COLUMNISTAS UN AÑO, MUCHOS MACRI

Breve historia

Reseñar el primer año del gobierno de Mauricio Macri requiere observar tres ejes: la formación del Gobierno, sus principales políticas y las estrategias comunicacionales.

Portal Perfil.com
Portal Perfil.com Foto:Perfil.com

Reseñar el primer año del gobierno de Mauricio Macri requiere observar tres ejes: la formación del Gobierno, sus principales políticas y las estrategias comunicacionales.

Nueva elite del poder. La mayor novedad que introduce Macri es la emergencia de una nueva elite de Gobierno desalojando a los políticos “profesionales”, a través de la designación en sitios vitales del poder estatal de un conjunto de personas provenientes de las universidades privadas, directivos de empresas, estudios jurídicos, profesionales provenientes de ONG, y funcionarios que acompañaron a Macri en la Ciudad, que comparten esta semblanza. El surgimiento de esta nueva elite, es una respuesta al quiebre del Estado nacional de fines del siglo XX, y al desplazamiento de la universidad pública como principal dotador de cuadros políticos y de la alta burocracia.

Evaluaciones políticas. Las principales políticas de Macri fueron concretadas recién asumido. Cuatro días después de tomar el cargo anunciaba el fin de las retenciones –y reducción para la soja– y dos días después Alfonso Prat-Gay explicaba una de las medidas más aplaudidas: el fin del cepo cambiario. Se unificaba el mercado cambiario permitiendo la compra de moneda extranjera, con el costo de devaluar la moneda alrededor de un 40%. En marzo se completan las medidas con la Ley de pago a los Fondos Buitre, dando inicio a un nuevo ciclo de endeudamiento externo. Por su parte, la nueva Ley de Ministerios fragmentaba al de Economía en un minigabinete con seis carteras: Hacienda y Finanzas, Energía, Agricultura, Trabajo, Producción y Transporte. En esta división muchos verían un debilitamiento para la toma de decisiones. La creación del Ministerio de Comunicaciones cambiaba las estructuras, eliminando a la Afsca provocando la virtual caída de la emblemática –y controvertida– Ley de Medios K.

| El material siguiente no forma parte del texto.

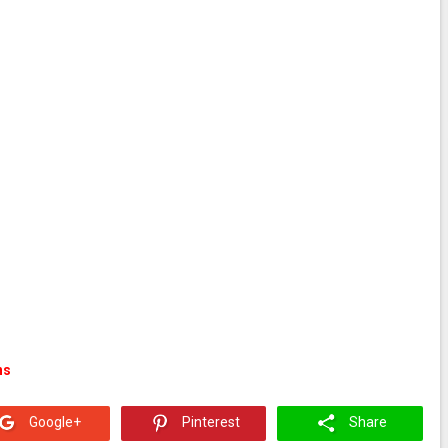
ns
Google+
Pinterest
Share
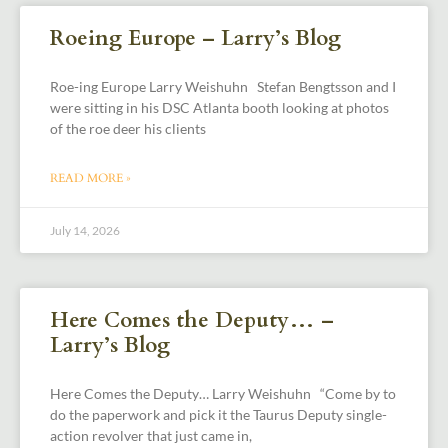
Roeing Europe – Larry’s Blog
Roe-ing Europe Larry Weishuhn Stefan Bengtsson and I
were sitting in his DSC Atlanta booth looking at photos
of the roe deer his clients
READ MORE »
July 14, 2026
Here Comes the Deputy… –
Larry’s Blog
Here Comes the Deputy… Larry Weishuhn “Come by to
do the paperwork and pick it the Taurus Deputy single-
action revolver that just came in,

Luego de esas medidas el Gobierno entró en modo avión. Con autosuficiencia, funcionarios invocaron inexistentes lluvias de inversiones. El proyecto central del Gobierno buscaría transformar la economía hacia una exportadora de alimentos manufacturados, para esto se necesitan inversiones que no realizarán los sectores del campo. Con este fin, se reforzarían las relaciones internacionales con la visita de varios jefes de Estado, pero los inversionistas sólo parecen estar interesados en ingresar capitales golondrinas para aprovechar las altas tasas de interés con un dólar casi fijo. Por su parte, y siguiendo el target de inflación para 2016 –entre 20 y 25%– la mayoría de los aumentos salariales fueron en estos valores, mientras la inflación casi duplicó esa pauta generando una pérdida del poder adquisitivo de los salarios, con el consecuente stop de la economía y el PBI cayendo cerca del 3%. Para más datos, la situación social muestra una fragilidad extrema con un 32% la población bajo línea de pobreza e indigencia según datos del Indec.

Muchos suponían que Macri tendría un rápido éxito en lo económico, con dificultades en los político, pero pareció ocurrir lo contrario. Sin embargo, el éxito político escondía el desbande del kirchnerismo cuyo bloque se partió en tres, surgiendo un grupo de diputados dispuesto a colaborar con el gobierno nacional y con el auxilio del Frente Renovador. Pero como se observó en la discusión de ganancias de estos días aquel éxito fue a todas luces efímero.

Nuevas usinas del relato. Finalmente, la estrategia comunicacional oficialista fue mutando desde la idea de “mirar hacia adelante” de los primeros meses, hacia la “pesada herencia”,

buscando mostrar que el gobierno anterior dejó un país arrasado. La política comunicacional procedió a borrar la programación más emblemática del kirchnerismo de los medios oficiales, y tras una tenue apertura pluralista, parece volverse a la idea

de que son necesarios los medios gubernamentales. No obstante, la principal fuente de construcción de narrativa se ha tercerizado hacia algunos medios y periodistas radiales y televisivos, que tienen la tarea de organizar un nuevo sentido común alineado con la nueva era.